Dataset entries
*****

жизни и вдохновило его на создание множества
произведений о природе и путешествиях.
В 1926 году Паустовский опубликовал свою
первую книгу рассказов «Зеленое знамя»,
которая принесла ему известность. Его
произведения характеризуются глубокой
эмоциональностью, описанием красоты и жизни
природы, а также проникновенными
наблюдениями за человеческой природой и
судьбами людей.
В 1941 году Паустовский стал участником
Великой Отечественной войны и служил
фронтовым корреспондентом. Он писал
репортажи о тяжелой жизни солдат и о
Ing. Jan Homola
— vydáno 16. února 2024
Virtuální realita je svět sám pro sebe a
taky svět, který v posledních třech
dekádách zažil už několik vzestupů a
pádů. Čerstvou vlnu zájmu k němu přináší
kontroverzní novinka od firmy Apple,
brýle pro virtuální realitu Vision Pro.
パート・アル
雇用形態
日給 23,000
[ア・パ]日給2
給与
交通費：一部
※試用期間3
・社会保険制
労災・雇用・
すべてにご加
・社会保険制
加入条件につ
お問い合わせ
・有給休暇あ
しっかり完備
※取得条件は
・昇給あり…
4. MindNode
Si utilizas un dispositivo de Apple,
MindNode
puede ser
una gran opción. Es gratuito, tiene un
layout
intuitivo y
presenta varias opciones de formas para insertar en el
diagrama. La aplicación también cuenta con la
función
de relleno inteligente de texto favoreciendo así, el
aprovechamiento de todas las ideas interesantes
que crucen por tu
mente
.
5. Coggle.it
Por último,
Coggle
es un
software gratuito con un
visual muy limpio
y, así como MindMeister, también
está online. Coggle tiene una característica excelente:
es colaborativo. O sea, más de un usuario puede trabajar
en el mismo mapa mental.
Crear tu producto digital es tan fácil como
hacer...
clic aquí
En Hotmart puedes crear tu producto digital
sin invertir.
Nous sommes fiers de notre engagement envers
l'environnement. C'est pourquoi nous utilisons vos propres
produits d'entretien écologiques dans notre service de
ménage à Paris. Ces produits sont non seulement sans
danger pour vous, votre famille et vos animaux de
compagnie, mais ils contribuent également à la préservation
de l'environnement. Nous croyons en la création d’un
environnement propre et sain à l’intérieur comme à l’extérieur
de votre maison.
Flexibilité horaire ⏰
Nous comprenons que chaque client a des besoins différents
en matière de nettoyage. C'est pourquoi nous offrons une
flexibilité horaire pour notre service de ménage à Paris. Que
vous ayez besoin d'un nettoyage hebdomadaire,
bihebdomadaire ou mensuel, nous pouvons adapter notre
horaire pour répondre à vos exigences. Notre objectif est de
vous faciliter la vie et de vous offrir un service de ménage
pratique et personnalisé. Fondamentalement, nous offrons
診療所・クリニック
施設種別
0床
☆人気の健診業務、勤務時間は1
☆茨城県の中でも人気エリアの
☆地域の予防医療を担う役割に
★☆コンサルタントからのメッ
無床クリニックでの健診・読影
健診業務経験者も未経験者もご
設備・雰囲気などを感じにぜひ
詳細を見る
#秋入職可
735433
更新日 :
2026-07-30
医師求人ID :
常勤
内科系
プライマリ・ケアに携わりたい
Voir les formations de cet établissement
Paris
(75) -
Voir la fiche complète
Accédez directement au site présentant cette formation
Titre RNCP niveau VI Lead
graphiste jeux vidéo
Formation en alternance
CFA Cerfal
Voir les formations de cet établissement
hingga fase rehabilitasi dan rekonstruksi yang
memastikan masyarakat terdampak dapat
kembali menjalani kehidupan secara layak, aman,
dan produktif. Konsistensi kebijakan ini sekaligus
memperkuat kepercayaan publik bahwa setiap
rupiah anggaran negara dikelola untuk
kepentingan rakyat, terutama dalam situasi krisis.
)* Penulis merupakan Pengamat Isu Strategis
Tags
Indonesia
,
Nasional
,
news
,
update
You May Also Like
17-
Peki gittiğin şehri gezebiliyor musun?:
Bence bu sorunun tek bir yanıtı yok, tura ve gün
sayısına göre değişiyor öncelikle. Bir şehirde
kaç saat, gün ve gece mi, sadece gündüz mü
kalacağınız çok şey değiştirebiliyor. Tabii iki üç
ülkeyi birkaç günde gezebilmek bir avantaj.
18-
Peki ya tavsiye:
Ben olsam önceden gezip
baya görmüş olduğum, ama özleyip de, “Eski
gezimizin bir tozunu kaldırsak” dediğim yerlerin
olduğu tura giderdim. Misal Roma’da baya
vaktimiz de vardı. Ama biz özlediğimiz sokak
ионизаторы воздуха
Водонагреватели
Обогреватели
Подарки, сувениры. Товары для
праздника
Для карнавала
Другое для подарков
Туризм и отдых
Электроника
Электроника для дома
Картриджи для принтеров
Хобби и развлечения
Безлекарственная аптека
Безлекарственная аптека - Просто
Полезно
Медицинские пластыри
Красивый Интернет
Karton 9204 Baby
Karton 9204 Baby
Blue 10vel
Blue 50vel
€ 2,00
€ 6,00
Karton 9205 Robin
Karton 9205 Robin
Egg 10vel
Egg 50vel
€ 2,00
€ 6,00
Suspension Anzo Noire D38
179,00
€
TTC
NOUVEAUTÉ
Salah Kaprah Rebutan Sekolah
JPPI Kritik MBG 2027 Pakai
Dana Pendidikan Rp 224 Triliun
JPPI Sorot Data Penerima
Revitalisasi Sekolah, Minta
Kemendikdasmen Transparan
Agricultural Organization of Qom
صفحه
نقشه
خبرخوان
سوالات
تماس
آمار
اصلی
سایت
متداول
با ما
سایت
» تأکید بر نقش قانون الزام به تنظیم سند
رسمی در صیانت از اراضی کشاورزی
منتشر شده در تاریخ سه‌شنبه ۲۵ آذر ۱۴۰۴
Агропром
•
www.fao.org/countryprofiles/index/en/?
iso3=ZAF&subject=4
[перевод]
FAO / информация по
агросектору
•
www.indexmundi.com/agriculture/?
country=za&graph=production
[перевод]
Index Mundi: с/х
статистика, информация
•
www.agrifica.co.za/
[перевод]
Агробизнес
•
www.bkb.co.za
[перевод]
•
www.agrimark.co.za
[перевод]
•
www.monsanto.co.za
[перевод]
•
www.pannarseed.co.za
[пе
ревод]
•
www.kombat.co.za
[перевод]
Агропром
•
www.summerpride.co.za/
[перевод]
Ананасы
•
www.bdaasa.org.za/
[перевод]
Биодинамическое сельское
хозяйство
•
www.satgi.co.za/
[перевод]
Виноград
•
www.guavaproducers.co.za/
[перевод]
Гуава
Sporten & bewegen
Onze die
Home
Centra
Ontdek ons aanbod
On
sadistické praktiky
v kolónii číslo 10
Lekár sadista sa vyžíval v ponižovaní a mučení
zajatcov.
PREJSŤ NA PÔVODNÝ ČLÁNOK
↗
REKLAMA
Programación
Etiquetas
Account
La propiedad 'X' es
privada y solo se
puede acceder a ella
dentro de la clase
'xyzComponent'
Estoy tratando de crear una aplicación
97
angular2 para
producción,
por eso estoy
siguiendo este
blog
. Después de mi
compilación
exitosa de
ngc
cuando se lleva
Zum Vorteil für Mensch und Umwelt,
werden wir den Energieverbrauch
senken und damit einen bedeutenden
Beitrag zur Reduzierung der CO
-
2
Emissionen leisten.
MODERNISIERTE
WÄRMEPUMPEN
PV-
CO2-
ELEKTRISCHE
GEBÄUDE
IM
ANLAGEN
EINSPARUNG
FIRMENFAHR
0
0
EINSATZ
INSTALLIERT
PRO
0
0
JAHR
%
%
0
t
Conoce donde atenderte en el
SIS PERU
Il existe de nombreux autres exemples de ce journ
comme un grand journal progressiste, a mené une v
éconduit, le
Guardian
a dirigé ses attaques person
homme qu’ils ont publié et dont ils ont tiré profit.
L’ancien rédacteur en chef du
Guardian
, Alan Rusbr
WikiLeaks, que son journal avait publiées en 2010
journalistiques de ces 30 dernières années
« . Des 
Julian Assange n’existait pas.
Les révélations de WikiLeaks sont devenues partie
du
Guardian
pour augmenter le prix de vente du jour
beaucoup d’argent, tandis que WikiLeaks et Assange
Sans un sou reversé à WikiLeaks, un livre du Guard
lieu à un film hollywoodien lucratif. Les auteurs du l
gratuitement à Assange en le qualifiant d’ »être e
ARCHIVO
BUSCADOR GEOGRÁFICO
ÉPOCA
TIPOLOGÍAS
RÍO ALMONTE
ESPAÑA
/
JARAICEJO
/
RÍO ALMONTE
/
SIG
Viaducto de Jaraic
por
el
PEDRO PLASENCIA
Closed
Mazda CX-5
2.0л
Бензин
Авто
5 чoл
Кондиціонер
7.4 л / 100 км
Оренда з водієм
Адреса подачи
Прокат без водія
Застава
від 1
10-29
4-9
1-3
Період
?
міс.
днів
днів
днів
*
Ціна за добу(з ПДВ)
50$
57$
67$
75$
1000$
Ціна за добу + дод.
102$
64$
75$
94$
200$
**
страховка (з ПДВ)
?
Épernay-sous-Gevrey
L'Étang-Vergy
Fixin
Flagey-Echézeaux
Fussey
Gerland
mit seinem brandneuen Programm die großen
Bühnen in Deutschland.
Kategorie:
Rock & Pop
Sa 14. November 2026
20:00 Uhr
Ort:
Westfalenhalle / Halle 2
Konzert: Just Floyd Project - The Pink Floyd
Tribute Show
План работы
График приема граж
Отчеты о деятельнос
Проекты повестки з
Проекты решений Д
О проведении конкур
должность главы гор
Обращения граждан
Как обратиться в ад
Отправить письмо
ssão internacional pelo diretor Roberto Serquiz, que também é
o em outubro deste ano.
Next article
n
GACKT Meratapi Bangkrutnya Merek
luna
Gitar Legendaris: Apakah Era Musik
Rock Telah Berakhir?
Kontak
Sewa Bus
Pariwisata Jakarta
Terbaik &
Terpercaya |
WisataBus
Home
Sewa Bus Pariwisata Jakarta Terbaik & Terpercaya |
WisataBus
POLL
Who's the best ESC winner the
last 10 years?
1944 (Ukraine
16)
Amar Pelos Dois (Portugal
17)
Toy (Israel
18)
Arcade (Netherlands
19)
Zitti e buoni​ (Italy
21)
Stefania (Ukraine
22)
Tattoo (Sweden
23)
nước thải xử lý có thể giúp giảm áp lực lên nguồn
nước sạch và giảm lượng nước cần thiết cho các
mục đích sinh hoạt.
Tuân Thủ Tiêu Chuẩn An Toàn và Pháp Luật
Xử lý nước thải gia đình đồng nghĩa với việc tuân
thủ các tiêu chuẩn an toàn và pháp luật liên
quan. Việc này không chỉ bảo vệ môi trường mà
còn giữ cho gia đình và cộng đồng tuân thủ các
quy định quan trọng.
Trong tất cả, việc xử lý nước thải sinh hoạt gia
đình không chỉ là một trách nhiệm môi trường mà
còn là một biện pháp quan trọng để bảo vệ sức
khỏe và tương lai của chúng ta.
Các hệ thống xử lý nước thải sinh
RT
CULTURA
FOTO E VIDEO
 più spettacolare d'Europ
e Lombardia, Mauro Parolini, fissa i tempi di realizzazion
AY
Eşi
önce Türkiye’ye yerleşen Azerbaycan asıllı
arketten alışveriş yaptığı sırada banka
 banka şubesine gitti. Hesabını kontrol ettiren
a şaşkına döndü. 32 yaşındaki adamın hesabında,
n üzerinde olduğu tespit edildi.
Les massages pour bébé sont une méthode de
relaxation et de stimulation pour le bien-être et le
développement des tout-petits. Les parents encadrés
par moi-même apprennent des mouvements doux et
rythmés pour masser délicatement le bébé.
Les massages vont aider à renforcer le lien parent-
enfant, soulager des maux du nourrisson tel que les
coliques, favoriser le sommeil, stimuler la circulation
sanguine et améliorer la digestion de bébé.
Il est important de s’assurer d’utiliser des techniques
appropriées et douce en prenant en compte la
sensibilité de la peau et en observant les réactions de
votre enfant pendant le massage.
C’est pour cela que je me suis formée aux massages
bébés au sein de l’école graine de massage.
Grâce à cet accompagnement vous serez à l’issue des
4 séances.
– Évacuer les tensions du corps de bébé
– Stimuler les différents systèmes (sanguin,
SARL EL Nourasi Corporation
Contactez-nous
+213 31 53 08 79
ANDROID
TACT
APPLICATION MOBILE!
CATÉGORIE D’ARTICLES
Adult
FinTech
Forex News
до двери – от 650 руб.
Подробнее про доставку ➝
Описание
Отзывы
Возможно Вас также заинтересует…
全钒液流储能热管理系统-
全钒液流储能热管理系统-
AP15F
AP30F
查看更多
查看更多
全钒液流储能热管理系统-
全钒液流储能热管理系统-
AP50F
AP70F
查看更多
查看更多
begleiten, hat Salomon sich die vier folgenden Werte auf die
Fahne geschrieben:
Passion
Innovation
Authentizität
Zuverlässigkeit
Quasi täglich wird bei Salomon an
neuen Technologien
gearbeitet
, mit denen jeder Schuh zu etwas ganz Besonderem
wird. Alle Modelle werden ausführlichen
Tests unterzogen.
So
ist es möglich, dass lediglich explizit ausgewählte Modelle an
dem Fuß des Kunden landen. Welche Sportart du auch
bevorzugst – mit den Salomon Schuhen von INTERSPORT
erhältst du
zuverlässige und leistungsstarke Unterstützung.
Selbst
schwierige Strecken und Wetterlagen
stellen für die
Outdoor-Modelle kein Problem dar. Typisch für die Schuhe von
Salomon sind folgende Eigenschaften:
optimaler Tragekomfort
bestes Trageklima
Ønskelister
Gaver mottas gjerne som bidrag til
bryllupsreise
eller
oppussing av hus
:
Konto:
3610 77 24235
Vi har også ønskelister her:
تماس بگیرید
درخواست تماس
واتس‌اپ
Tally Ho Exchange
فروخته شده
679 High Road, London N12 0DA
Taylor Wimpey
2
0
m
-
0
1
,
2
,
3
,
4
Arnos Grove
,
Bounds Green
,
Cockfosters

*****

* **Work request**: Duplicate the lines of the material from its first line through the line containing "kontroverzní novinka od", inclusive.

* **Your solution**:
жизни и вдохновило его на создание множества
произведений о природе и путешествиях.
В 1926 году Паустовский опубликовал свою
первую книгу рассказов «Зеленое знамя»,
которая принесла ему известность. Его
произведения характеризуются глубокой
эмоциональностью, описанием красоты и жизни
природы, а также проникновенными
наблюдениями за человеческой природой и
судьбами людей.
В 1941 году Паустовский стал участником
Великой Отечественной войны и служил
фронтовым корреспондентом. Он писал
репортажи о тяжелой жизни солдат и о
Ing. Jan Homola
— vydáno 16. února 2024
Virtuální realita je svět sám pro sebe a
taky svět, který v posledních třech
dekádách zažil už několik vzestupů a
pádů. Čerstvou vlnu zájmu k němu přináší
kontroverzní novinka od firmy Apple,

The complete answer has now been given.